- **WORK INSTRUCTIONS**
Copy whichever lines of the data hold the word "live".

Stored dataset items:
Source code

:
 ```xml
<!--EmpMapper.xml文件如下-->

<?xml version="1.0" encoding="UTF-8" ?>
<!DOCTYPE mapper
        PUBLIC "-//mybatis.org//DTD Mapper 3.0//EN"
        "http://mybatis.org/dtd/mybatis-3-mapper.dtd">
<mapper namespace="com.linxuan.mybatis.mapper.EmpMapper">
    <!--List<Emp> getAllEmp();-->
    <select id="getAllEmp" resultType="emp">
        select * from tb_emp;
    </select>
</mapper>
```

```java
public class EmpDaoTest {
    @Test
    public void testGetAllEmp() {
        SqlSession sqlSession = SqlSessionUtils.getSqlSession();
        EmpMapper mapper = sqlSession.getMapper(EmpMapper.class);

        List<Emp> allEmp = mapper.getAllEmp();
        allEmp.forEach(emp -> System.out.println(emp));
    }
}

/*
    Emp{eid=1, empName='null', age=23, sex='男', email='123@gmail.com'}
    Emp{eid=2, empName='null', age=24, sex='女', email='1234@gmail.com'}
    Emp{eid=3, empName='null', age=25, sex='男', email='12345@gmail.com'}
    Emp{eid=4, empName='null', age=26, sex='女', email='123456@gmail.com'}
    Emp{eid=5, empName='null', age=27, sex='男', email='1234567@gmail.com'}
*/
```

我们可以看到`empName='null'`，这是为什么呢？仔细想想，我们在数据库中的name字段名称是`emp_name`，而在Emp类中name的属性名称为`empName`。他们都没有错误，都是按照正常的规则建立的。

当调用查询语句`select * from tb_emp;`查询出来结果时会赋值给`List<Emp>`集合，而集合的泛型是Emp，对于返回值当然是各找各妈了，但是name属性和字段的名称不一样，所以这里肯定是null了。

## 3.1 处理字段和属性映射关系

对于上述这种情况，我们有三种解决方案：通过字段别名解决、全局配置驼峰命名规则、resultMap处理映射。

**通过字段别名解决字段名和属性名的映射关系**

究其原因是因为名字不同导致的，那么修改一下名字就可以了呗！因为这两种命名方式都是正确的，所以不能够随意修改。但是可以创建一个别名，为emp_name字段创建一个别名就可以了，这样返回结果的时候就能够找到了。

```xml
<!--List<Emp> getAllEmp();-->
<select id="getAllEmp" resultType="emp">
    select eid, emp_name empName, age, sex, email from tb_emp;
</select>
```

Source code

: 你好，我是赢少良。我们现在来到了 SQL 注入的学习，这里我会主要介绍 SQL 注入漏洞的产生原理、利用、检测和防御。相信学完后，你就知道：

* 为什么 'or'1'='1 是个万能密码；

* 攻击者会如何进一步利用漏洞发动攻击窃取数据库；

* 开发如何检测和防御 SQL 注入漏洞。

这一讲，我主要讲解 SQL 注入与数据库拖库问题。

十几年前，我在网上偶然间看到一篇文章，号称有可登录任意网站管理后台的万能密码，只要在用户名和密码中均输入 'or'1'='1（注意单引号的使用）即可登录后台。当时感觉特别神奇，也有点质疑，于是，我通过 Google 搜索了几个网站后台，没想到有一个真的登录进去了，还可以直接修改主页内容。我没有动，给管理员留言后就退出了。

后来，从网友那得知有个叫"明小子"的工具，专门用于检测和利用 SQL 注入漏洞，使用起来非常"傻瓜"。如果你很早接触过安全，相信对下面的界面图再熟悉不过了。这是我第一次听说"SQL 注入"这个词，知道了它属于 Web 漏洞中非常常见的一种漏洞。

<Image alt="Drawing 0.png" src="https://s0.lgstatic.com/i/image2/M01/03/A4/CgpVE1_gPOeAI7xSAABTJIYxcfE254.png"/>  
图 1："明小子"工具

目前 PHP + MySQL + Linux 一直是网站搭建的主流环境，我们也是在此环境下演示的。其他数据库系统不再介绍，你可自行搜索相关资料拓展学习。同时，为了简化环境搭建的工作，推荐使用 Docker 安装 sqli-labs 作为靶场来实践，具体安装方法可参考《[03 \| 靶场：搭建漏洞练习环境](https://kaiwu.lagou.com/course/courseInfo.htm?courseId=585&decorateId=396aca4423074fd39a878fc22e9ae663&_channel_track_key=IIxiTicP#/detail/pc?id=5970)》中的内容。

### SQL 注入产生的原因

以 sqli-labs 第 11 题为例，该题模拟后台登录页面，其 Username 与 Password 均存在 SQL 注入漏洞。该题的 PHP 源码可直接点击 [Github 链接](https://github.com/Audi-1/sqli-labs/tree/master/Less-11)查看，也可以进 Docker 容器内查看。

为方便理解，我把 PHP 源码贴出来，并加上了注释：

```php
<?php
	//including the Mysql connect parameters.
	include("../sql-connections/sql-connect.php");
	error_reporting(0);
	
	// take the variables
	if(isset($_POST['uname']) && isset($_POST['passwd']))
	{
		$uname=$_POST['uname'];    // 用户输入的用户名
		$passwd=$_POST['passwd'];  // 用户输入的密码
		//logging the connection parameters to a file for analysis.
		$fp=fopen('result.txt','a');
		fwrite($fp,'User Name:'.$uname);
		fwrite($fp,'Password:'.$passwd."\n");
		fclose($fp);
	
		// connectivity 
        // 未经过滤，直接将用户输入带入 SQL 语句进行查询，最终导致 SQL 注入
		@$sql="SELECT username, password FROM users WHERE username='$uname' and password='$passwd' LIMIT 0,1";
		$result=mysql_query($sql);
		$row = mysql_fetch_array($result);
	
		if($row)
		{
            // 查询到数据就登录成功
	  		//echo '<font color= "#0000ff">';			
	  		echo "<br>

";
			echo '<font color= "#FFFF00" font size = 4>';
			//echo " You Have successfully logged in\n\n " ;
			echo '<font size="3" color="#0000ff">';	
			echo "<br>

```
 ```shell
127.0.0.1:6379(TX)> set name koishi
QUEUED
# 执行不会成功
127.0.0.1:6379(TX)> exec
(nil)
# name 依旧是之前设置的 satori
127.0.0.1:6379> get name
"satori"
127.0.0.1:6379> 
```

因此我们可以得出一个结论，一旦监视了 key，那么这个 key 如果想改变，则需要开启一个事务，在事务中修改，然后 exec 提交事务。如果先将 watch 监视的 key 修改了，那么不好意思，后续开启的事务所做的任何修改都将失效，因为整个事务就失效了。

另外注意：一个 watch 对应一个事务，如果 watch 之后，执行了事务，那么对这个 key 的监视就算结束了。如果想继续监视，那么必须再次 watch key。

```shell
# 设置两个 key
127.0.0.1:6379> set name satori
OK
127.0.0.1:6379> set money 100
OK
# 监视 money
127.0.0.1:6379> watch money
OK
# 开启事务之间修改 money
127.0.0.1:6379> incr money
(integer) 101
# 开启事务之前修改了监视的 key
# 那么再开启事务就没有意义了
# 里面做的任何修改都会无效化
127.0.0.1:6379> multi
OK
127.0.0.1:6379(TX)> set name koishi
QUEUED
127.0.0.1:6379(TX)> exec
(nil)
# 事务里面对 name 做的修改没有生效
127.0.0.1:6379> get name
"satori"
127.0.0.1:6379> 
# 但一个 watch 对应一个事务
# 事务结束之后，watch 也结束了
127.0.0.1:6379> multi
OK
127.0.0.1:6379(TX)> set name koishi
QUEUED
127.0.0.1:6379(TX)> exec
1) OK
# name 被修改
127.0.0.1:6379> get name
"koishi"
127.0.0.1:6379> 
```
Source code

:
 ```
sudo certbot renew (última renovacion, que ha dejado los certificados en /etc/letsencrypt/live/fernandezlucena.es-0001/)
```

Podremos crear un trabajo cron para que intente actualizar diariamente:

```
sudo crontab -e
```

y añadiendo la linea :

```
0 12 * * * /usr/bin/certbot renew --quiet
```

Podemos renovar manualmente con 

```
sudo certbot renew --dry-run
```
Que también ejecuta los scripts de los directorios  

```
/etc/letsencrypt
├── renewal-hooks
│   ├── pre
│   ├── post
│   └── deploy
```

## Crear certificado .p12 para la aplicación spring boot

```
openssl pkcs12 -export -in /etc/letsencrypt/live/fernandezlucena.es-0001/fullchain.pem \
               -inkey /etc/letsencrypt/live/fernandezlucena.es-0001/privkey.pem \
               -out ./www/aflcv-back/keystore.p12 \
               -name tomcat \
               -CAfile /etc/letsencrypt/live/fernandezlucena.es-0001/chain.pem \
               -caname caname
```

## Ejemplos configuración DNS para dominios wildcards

- **EXERCISE OUTPUT**
sudo certbot renew (última renovacion, que ha dejado los certificados en /etc/letsencrypt/live/fernandezlucena.es-0001/)
openssl pkcs12 -export -in /etc/letsencrypt/live/fernandezlucena.es-0001/fullchain.pem \
               -inkey /etc/letsencrypt/live/fernandezlucena.es-0001/privkey.pem \
               -CAfile /etc/letsencrypt/live/fernandezlucena.es-0001/chain.pem \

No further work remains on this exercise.